14c28n vs 440c Steel
Again, these 2 steels should come with similar prices as they’re part of the upper mid-range.
They both perform well, and they’re equal in terms of edge retention and ease of sharpening.
It’s with corrosion resistance that 14c28n is clearly better. While the 440c is also a type of stainless steel, the 14c28n simply resists corrosion better.
Is 14c28n Steel Good for Knives?
The short answer is yes. This is the sort of knife you’d want if you need a knife for chef’s knives, everyday knives, and fishing knives.
It offers terrific edge performance, as it can be extremely sharp and remain that way for a while. When it does get blunt, it’s no trouble to resharpen.
It can last against wear and tear nicely, and it’s not as brittle as you’d expect given its relative hardness. Add the terrific corrosion-resistance, and it’s a fantastic all-rounder that you can use indoors and outdoors.
Pros & Cons of 14c28n Steel
Best 14c28n Stainless Steel Knives
#1: Kershaw Blur, Black Serrated (1670BLKST)
- Overall Length: 7.875″
- Blade Length: 3.375″
- Blade Thickness: 0.12″
- Edge Type: Serrated
- Handle Length: 4.50″
- Weight: 4.25 oz
Obviously, we have to mention the Kershaw brand, as it’s the most famous user of the 14c28n steel.
This Blur is a folding knife, with a blade length of 3⅜ inches. The overall length is 7⅞ inches, but it’s only 4½ inches long when folded.
The slightly recurved blade performs nicely, as it works for both slicing and piercing. The blade also has a DLC (diamond-like carbon) coating for additional corrosion resistance.
The handle is made from tough aircraft-grade aluminum, and it is even scratch-resistant. The handle doesn’t weigh much at all, and the overall weight of the knife is 3.9 ounces.
With the SpeedSafe assisted opening, you can open this easily enough with one hand. It opens so easily and quickly, which is why it’s called the Blur.
The Trac-Tec grip-tape handle inserts then gives you a secure hold on the handle.
#2: Kershaw Knockout Olive Black Pocket Knife 187OLBLK
- Blade Length: 3.25″. (8.3 cm)
- Blade Finish/Coating: Cerakote
- Blade Thickness: 0.121 ” (3 mm)
- Closed Length: 4.6″ (11.7 cm)
- Handle Material: 6061-T6 aluminum
- Handle Finish/Coating: Olive anodized
- Handle Thickness: 0.41″. (10.4 mm)
- Overall Length: 7.9″ (20 cm)
- Weight: 3.4 oz. (96.4 g)
Kershaw calls this their “extreme tactical multi-use blade”. It’s called the Knockout because there’s a portion of the aluminum handle knocked out of the design. Removing this portion reduces the weight, while you get a more secure grip in wet or muddy conditions.
You also get the SpeedSafe Assisted Opening here, while the Sub-Frame Lock supports the frame nicely. You’re better able to use the knife for cutting harder stuff like bone, branches, and plastic piping.

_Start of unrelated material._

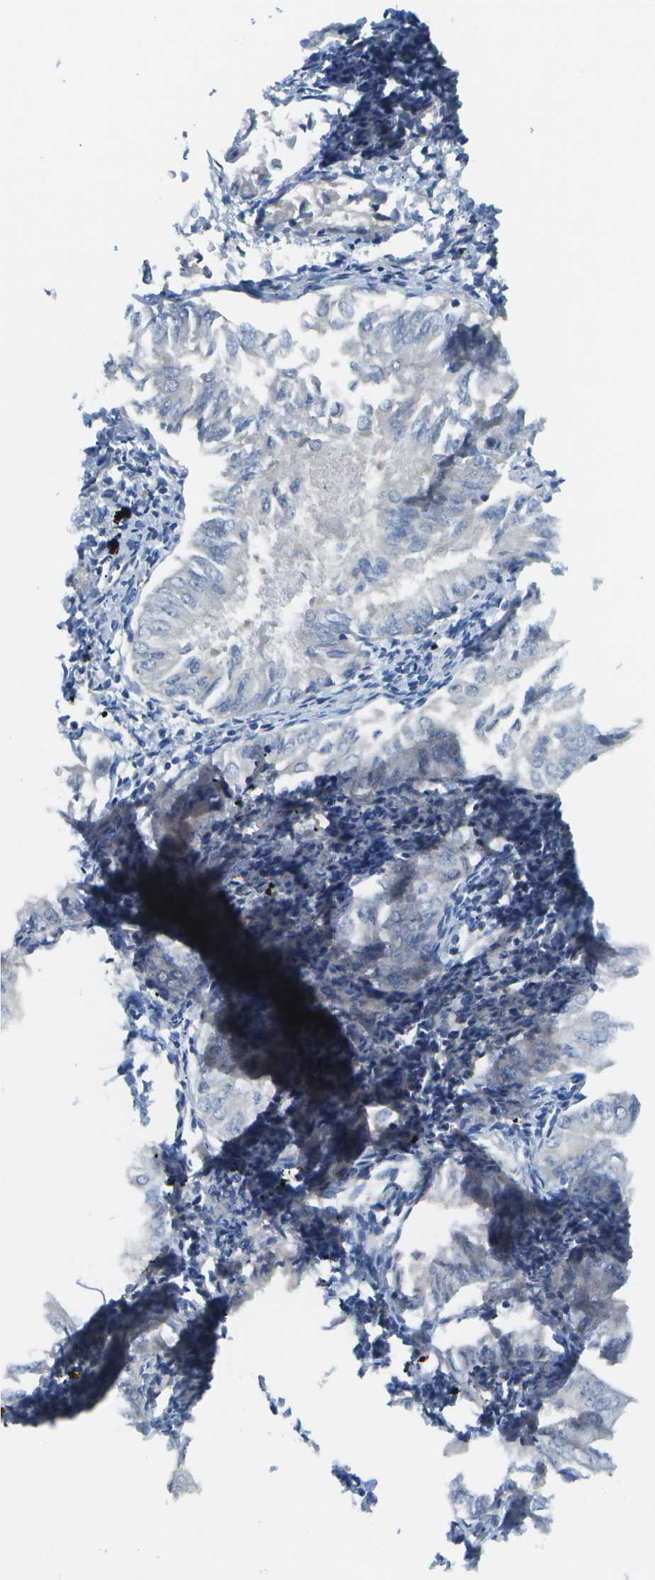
{"staining": {"intensity": "negative", "quantity": "none", "location": "none"}, "tissue": "endometrial cancer", "cell_type": "Tumor cells", "image_type": "cancer", "snomed": [{"axis": "morphology", "description": "Adenocarcinoma, NOS"}, {"axis": "topography", "description": "Endometrium"}], "caption": "The IHC image has no significant positivity in tumor cells of adenocarcinoma (endometrial) tissue.", "gene": "KIAA0040", "patient": {"sex": "female", "age": 53}}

The drop point blade is just 3¼ inches long, while the whole knife is 7⅞ inches long. The handle is 4⅝ inches long, so it’s possible to carry this around in your pocket.

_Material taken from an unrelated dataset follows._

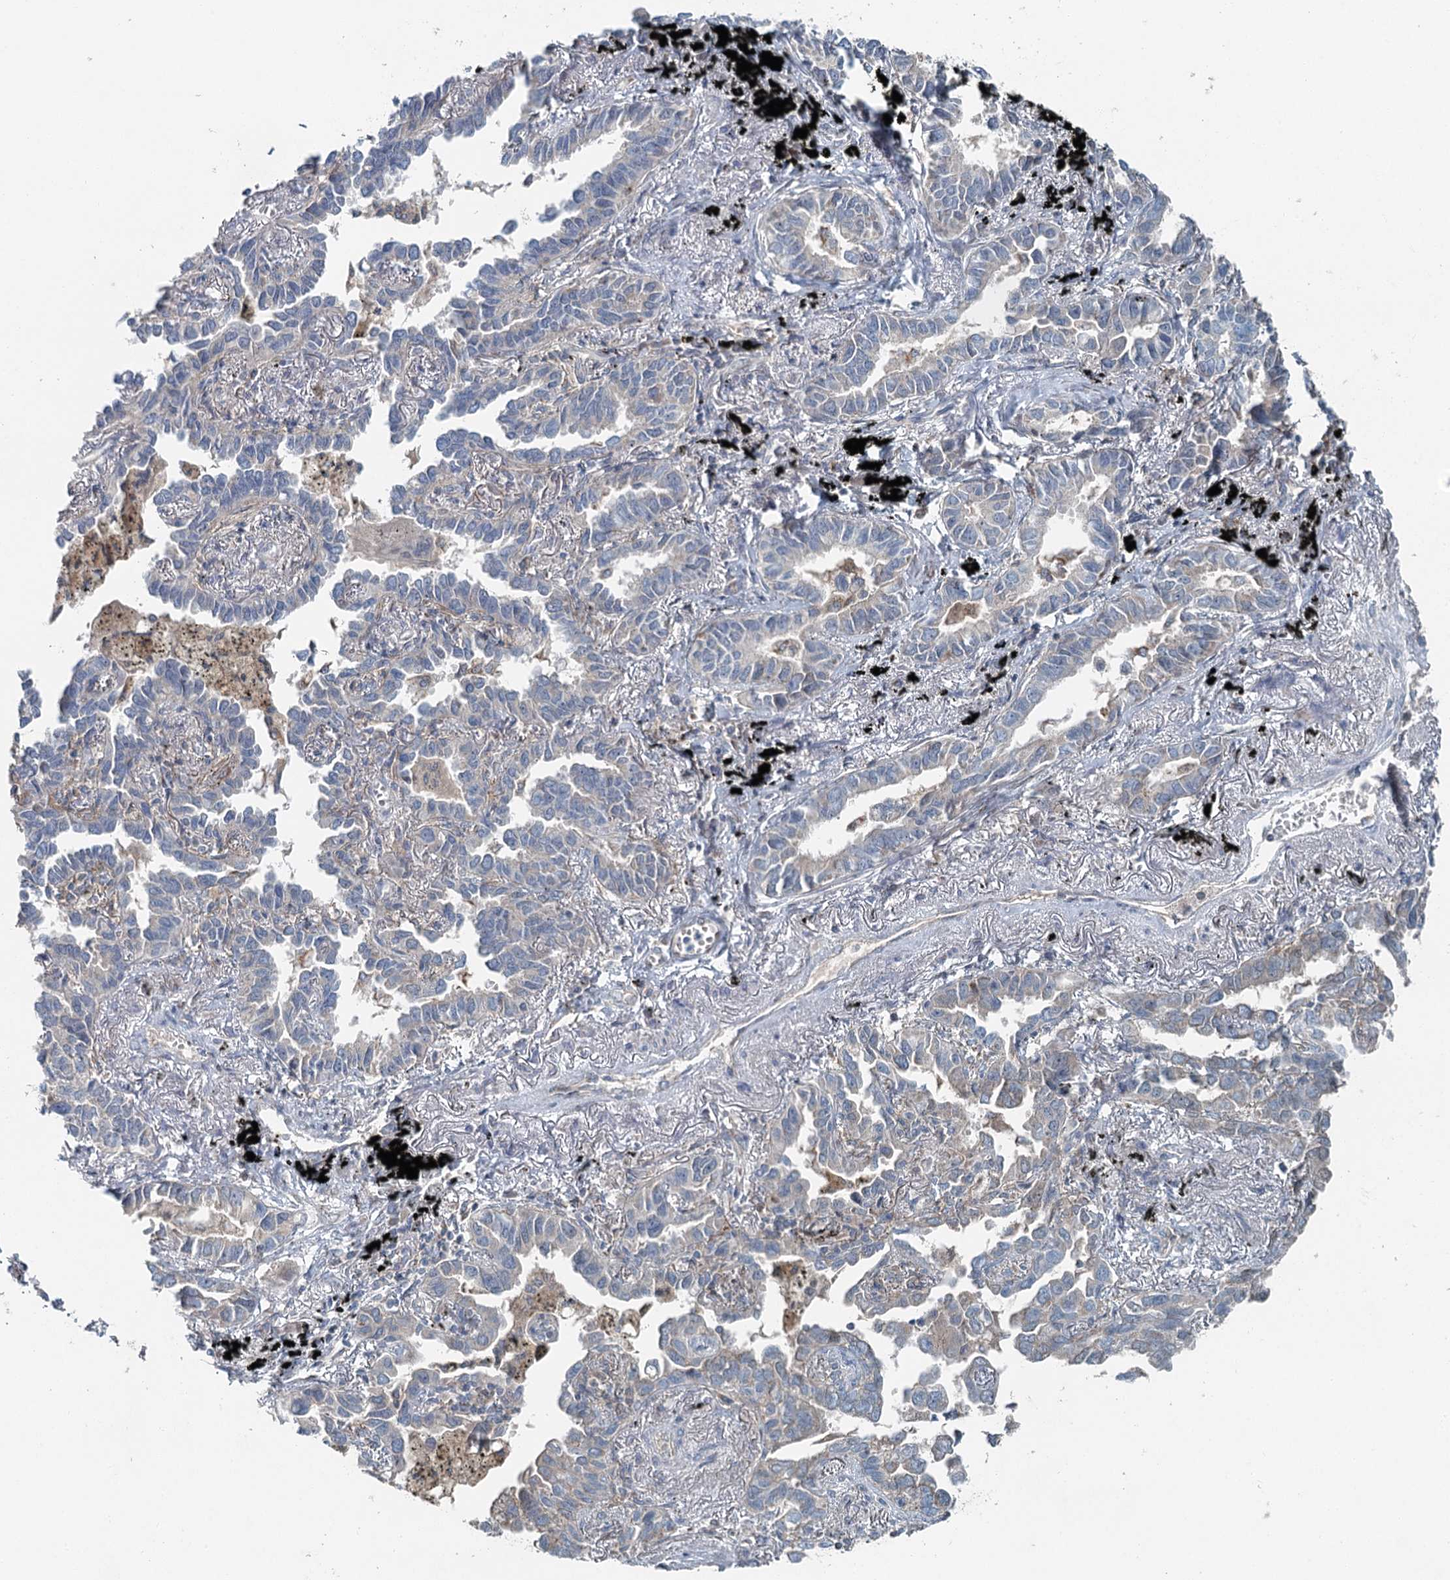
{"staining": {"intensity": "weak", "quantity": "<25%", "location": "cytoplasmic/membranous"}, "tissue": "lung cancer", "cell_type": "Tumor cells", "image_type": "cancer", "snomed": [{"axis": "morphology", "description": "Adenocarcinoma, NOS"}, {"axis": "topography", "description": "Lung"}], "caption": "Human lung cancer (adenocarcinoma) stained for a protein using IHC shows no positivity in tumor cells.", "gene": "CHCHD5", "patient": {"sex": "male", "age": 67}}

You do get the new deep-carry clip, so you can carry it 4 ways: left or right-handed, and tip-up or tip-down.
#3: Ruike P801 Tactical Pocket Knife
- Overall length: 200 mm / 7.87″
- Closed length: 114 mm / 4.49″
- Blade Length: 88mm/3.46″
- Blade thickness: 3.1 mm / 0.12″
- Weight: 120 g / 4.23 oz
- Blade material: 14C28N
- Handle material: 3Cr14N
Yep, these days Sandvik supplies the 14c28n steel to other brands. Ruike maintained its hardness to within 68-60 HRC, so it’s hard without being too hard (and brittle).
The blade is about 3.46 inches long, with a width of 0.12 (3mm). The whole knife is 7⅞ inches long when open, but when closed it reduces to just 4.5 inches. It’s not too heavy, but it offers a nice heft with a weight of 4.3 ounces.
Open it up, and the frame lock keeps it open without any give. It offers a solid feel with solid performance, and it’s a terrific all-rounder for indoor and outdoor use.
How to Sharpen 3cr13 Stainless Steel Knives
Generally speaking, 14c28n steel are great. While they’re a bit more expensive than your usual knives out there, they offer terrific value for money.
If you want a long-lasting knife you can use for just about anything, you can do worse than pick a 14c28n steel knife.